Associated Press, October 30, 2006
FAIRBURN, Ga. – An industrial waste plant is likely responsible for sickening more than 600 residents in Fairburn and nearby communities by exposing them to a toxic chemical used in crop pesticides, according to the Georgia Department of Human resources.
A survey issued last week by the department shows consistent symptoms among those polled – including headaches, sore throats and nausea – after the Philip Services Corp. plant released a noxious odor into the air in June. The culprit was propyl mercaptan, a substance used to give an offensive smell to otherwise odorless, highly toxic chemicals.
The smell has been blamed for hundreds of illnesses in residents and the death of some pets.
According to DHR surveys of 622 residents of Fairburn and Fayetteville, 96 percent reported symptoms such as headaches (74 percent), burning eyes (58 percent), coughs or sore throats (54 percent), nausea (49 percent) and difficulty breathing (45 percent). Of those surveyed, 187 people sought medical attention.
Since then, Fairburn and several other small communities in the area have passed resolutions calling for the plant to move. The state Environmental Protection Division has ordered the plant to refuse any more shipments of the smelly chemical.
So far PSC has been fined $100,000 for violations connected with the odor.
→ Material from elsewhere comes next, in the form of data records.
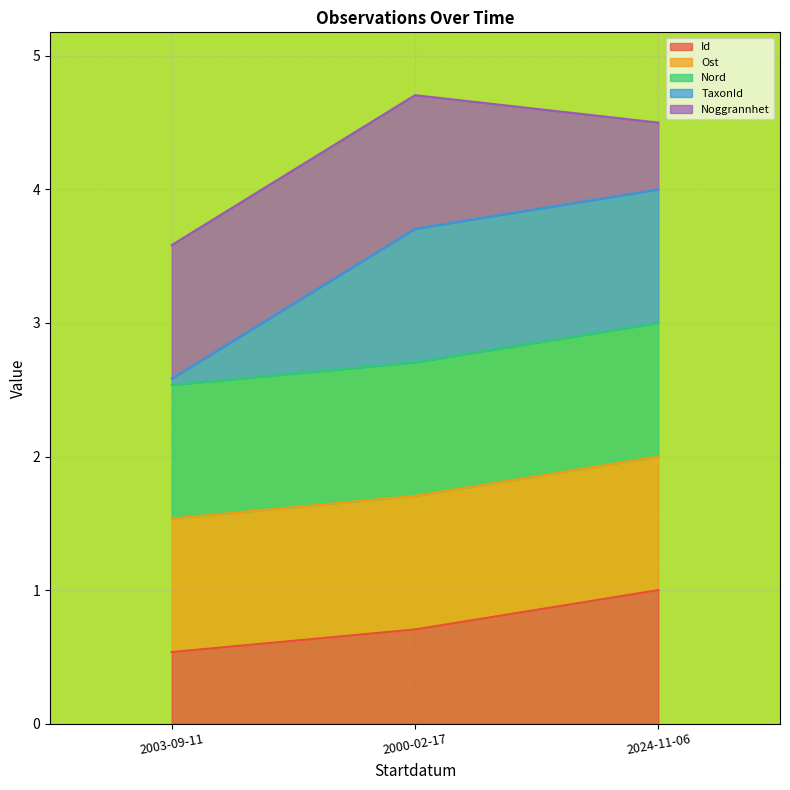

Is it true that Id equals 0.1 at 2003-09-11?

False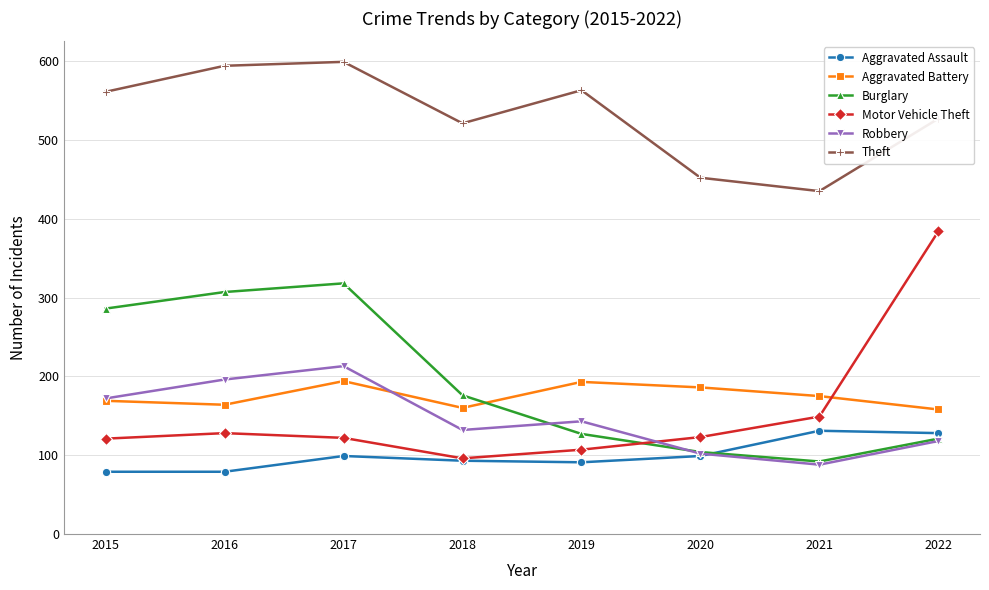

What is the maximum value shown in the chart?

599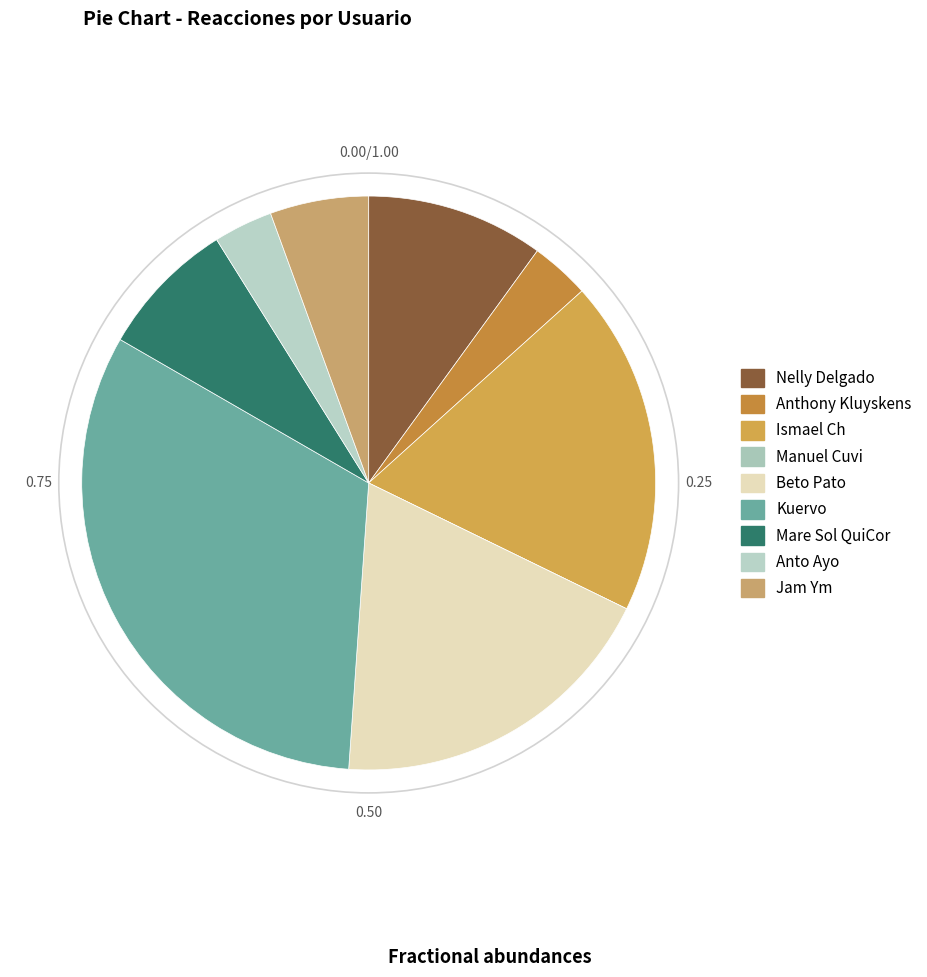

Is there a majority slice in this chart?

No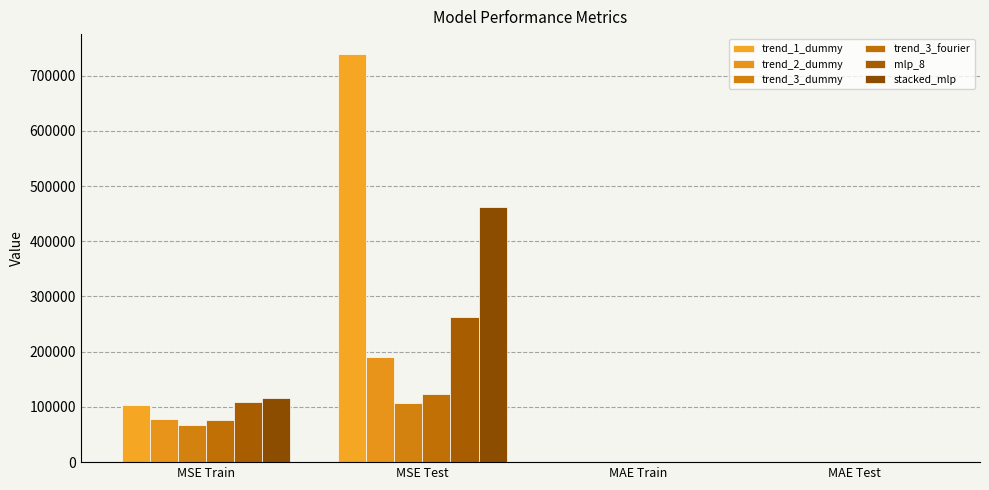

How many groups of bars are there?

4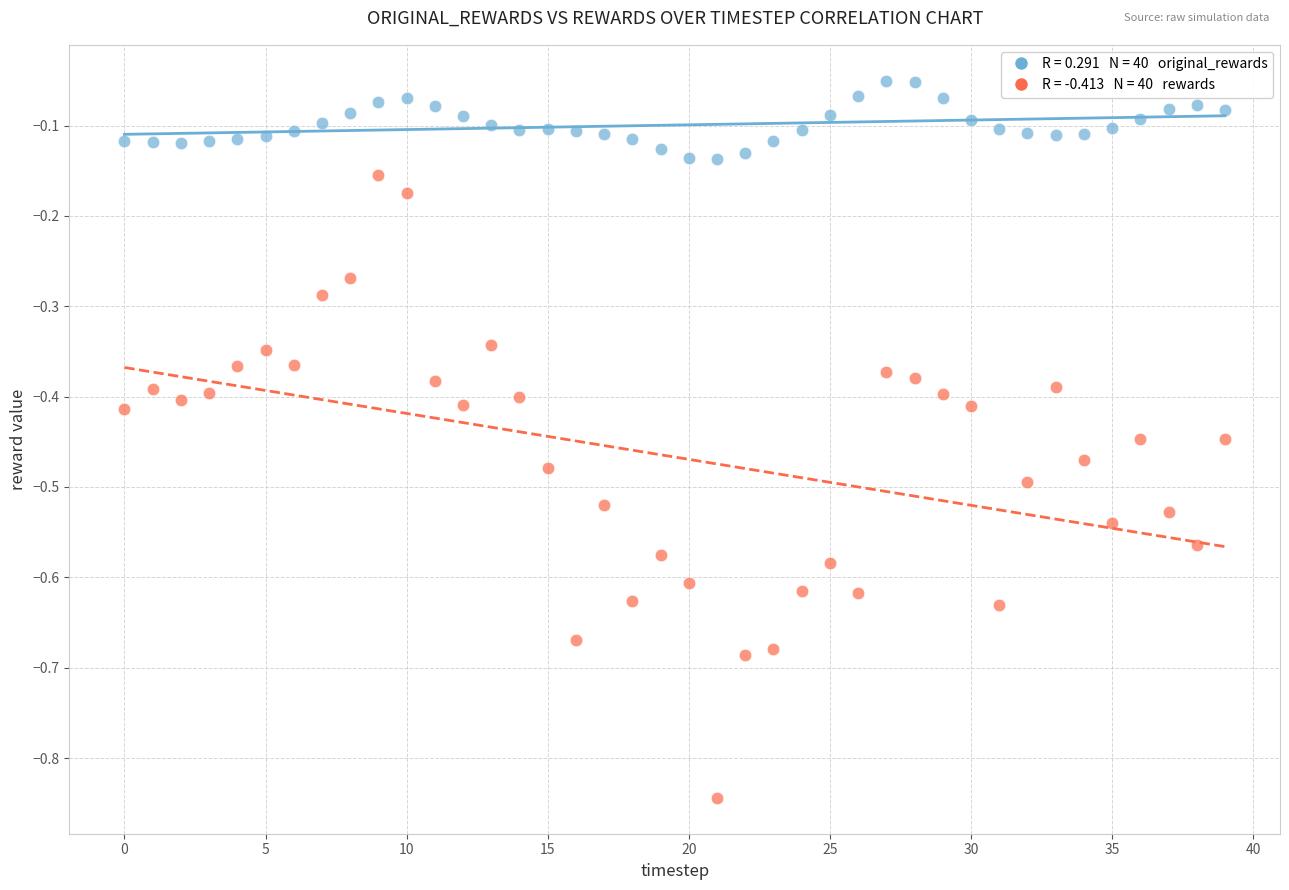

Across all data points, what is the range of Y values (max minus min)?

0.8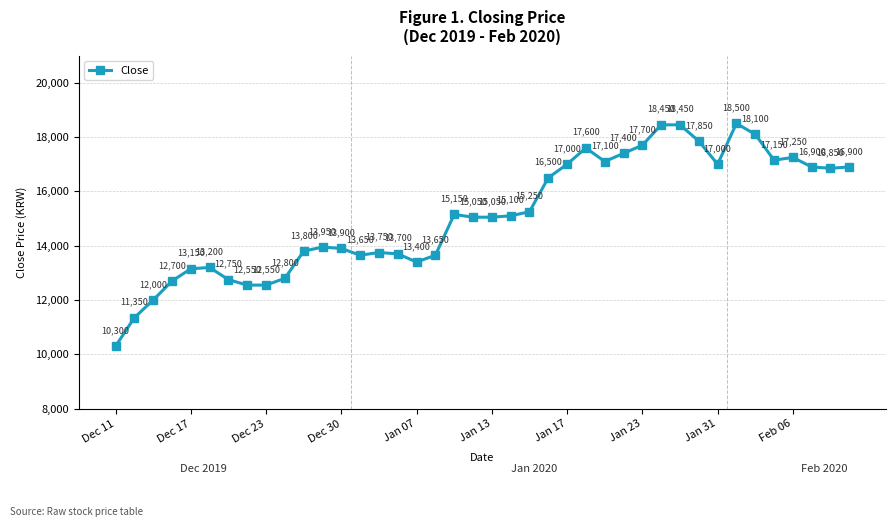

What is the smallest value displayed?

10300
Still, plant officials say while the smell was inconvenient, there is no proof it caused residents to get sick.
“We have worked diligently to remove all traces of propyl mercaptan and ethoprop from the plant,” said Paul Butsavage, area operations manager for PSC. “While the odors may have been a nuisance, there is no scientific evidence that proves the odors were a health hazard.”
Residents say the odor – which smells like strong onions or garlic – persists even five months later.
Connie Biemiller of the South Fulton and Fayette Community Task Force, a citizens group formed to solve the problem, said the smell is so obvious that “my dog won’t even go outside,” and that she’s noticing dead birds and other creatures.
Fairburn is about 20 miles Southwest of Atlanta.